## EXCERPTED RECORDS
--- START ---
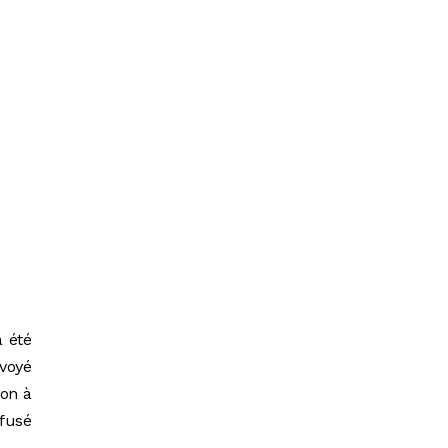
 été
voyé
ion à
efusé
--- END ---
--- START ---
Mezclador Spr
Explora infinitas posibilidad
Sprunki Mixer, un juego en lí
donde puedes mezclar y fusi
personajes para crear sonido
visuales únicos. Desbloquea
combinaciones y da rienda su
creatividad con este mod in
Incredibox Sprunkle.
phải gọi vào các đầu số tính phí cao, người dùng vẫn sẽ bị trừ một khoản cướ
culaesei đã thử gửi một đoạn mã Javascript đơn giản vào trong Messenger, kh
--- END ---
--- START ---
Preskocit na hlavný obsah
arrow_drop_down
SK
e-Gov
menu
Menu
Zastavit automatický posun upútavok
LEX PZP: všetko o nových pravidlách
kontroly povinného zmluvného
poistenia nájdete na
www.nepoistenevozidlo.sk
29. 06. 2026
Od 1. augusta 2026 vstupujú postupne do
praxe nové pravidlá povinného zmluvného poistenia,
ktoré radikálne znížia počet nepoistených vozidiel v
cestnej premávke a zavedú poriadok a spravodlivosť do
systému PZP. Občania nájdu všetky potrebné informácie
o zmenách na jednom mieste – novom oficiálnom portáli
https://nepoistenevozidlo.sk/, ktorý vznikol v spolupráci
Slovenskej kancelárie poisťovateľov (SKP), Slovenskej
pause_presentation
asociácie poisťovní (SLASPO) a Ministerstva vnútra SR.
--- END ---
Every line containing the string "nepoistenevozidlo" is required; copy each such line from the data.

## OUTPUT
www.nepoistenevozidlo.sk
https://nepoistenevozidlo.sk/, ktorý vznikol v spolupráci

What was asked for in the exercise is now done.